With two children in part-time childcare and first hand knowledge of the facilities required to provide for early learners, Minx embarked on a series of early learning centre projects. This era also provided many valuable lessons for us as architects and as directors of architectural practice still in the infant stages of development. Albert Park Pre-school, Clarke Street Children's’ Centre, Malvern Early Learning Centre, North St Kilda Childcare Centre and a number of projects for Peppercorn Childcare Centres, ironically gave us plenty to do when we weren’t looking after own own children.
Working in the education sector throughout our children’s schooling has enabled insight to the role that teaching facilities play in the community. Often the school is the focal point for the community and being a part of that community gives a designer a different perspective.

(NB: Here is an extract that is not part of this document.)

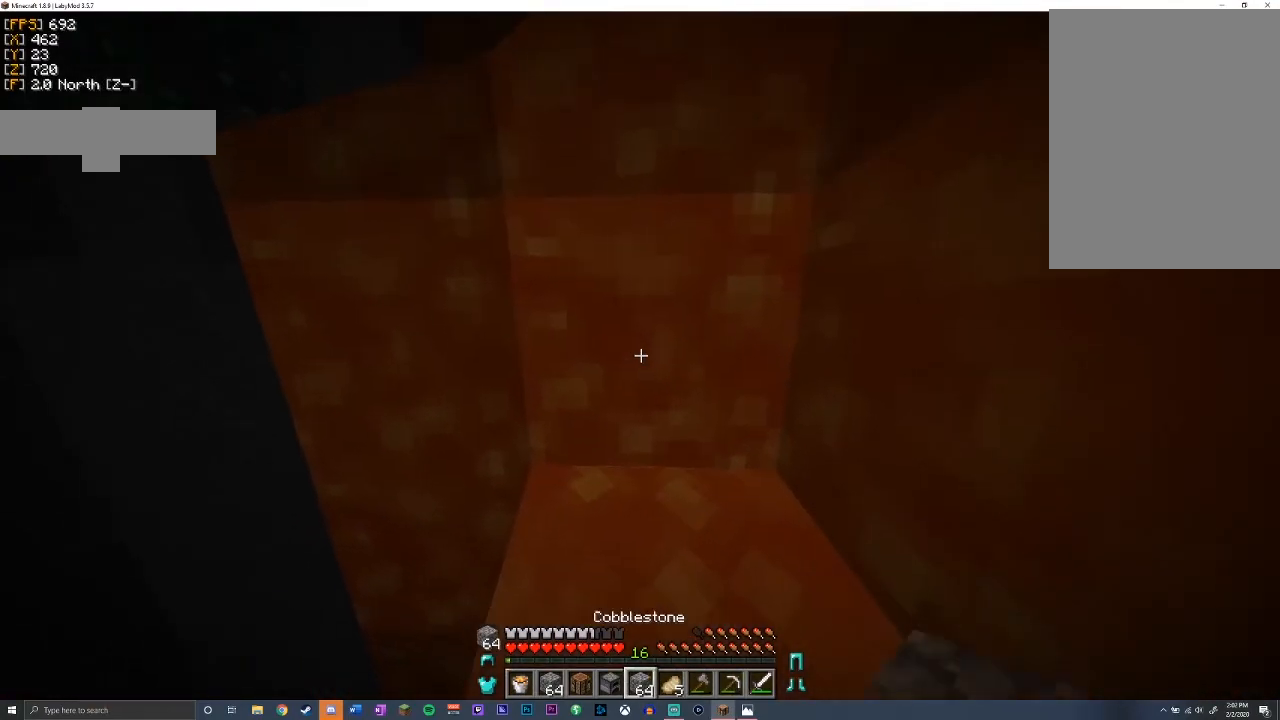
{"keys": ["d", "w"], "mouse": [], "events": [[100, "space", "down"], [367, "space", "up"], [450, "d", "down"]]}
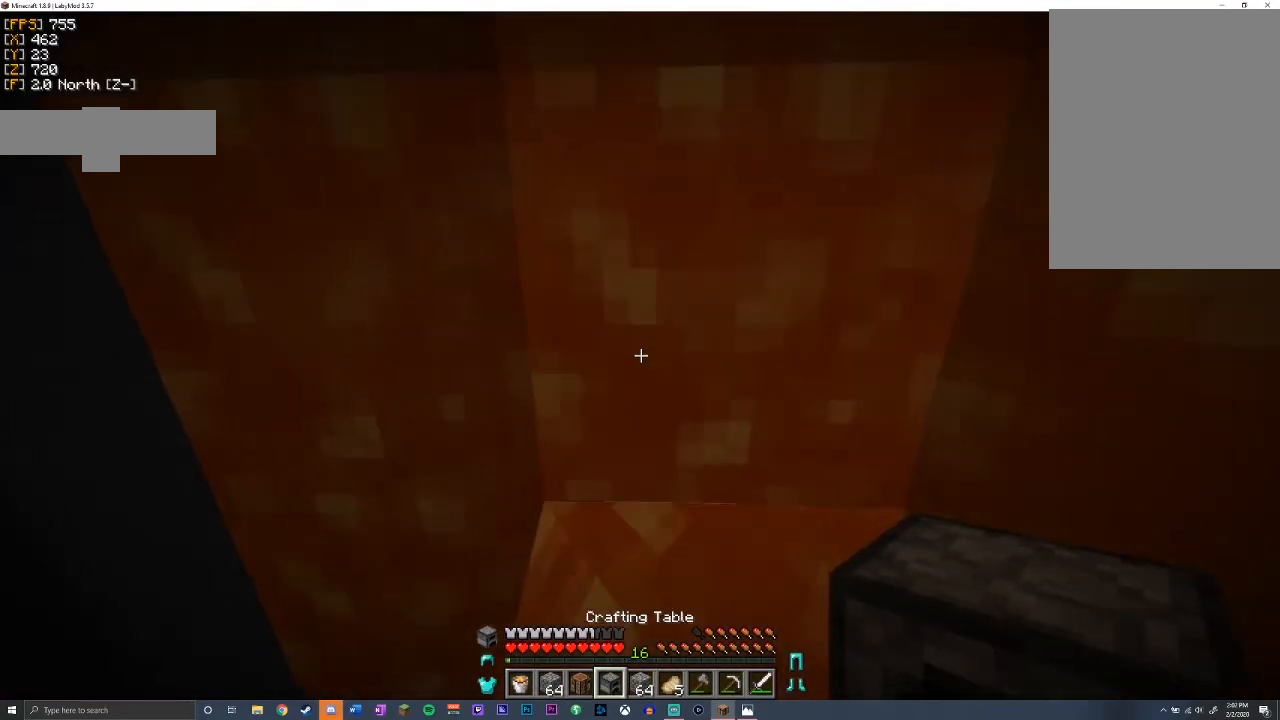
{"keys": ["d", "w"], "mouse": [], "events": [[283, "space", "down"], [467, "space", "up"]]}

Involvement as volunteer in the classroom can gives an architect better understanding as to how teaching and learning spaces work. Too often designers have limited exposure to the workings of the spaces that they imagine.
Our children too have provided us with a terrific understanding of the needs of the learner - particularly during a time of rapid change with the infiltration of digital technology in the classroom. Even today, with our children now at the other end of the school system, their approach to learning, motivations and frustrations give us a better understanding as to how to provide better education spaces.
When we realise that Siri can do year 11 chemistry homework, we start to wonder what teaching will look like in the future and what sort of spaces we should be designing to allow for this rapid change.
So from early learners to lazy teens, our children have provided us with insight, understanding and perspective (and for the most part they have also given us a lot of joy) which has enabled us to continue to refine our skills as education space designers.
By the end of 2004 we had employed 4 staff to support the many projects we had in progress and generally our practice was running really well which we attribute to our insistence on ‘team work’ which, in our office means asking a colleague for help when you need it and helping a colleague in need when they ask for it. This is still the essence of the culture at Minx today and camaraderie has never been stronger.